Après sa mort dans la nuit du samedi à dimanche 23 juin 2024, Mamadi Doumbouya, informé, panique et ordonne son enterrement immédiat. Mais il prend soin d’informer son ministre de la Défense, Aboubacar Sidiki Camara (Idy Amin). Ce dernier aurait jugé que l’information de sa mort soit rendue publique pour éviter des rumeurs qui pourraient entamer « la cohésion » de la troupe si elles devenaient persistantes. Le corps est finalement déposé à l’hôpital Ignace Deen et le ministre de la Défense se charge du reste du protocole de l’annonce. Le haut commandement de la gendarmerie est informé, puis le ministre de la Justice, Yaya Kaïraba Kaba. La forme est trouvée et les Guinéens sont informés tard ce mardi 25 juin 2024 du décès du Général Sadiba Coulibaly.

Si les oiseaux se cachent pour mourir, le général Sadiba Coulibaly, qui était sûr d’une mort certaine après la descente musclée à son domicile, a décidé de mourir dans la « main » de Mamadi Doumbouya. Telle est sa fin, tel était écrit son destin. Le communiqué du parquet présente les condoléances à sa famille. Pas au peuple de Guinée, encore moins à l’armée dont il était le chef d’état-major très récemment.

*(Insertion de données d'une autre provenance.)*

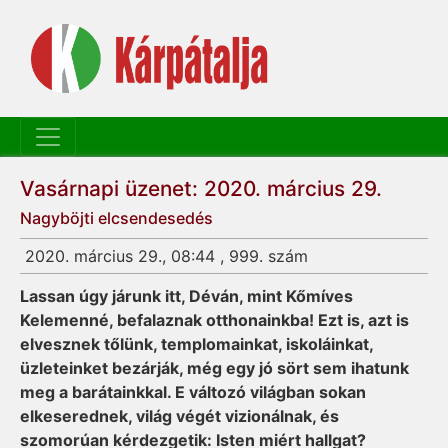
Vasárnapi üzenet: 2020. március 29.
Nagyböjti elcsendesedés
2020. március 29., 08:44 , 999. szám
Lassan úgy járunk itt, Déván, mint Kőmíves
Kelemenné, befalaznak otthonainkba! Ezt is, azt is
elvesznek tőlünk, templomainkat, iskoláinkat,
üzleteinket bezárják, még egy jó sört sem ihatunk
meg a barátainkkal. E változó világban sokan
elkeserednek, világ végét vizionálnak, és
szomorúan kérdezgetik: Isten miért hallgat?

Et, enfin, Sadiba Coulibaly a été enterré comme un citoyen lambda !

Comme les prémonitions de Idy Amin le 25 mai 2022 à N’zerokoré : “Quand on s’agite, personne ne tue personne. Vous connaissez les principes dans l’armée, pour nous dédouaner on dit qu’on n’a pas tué. On l’a juste préparé pour présenter à son seigneur.” Fin de citation.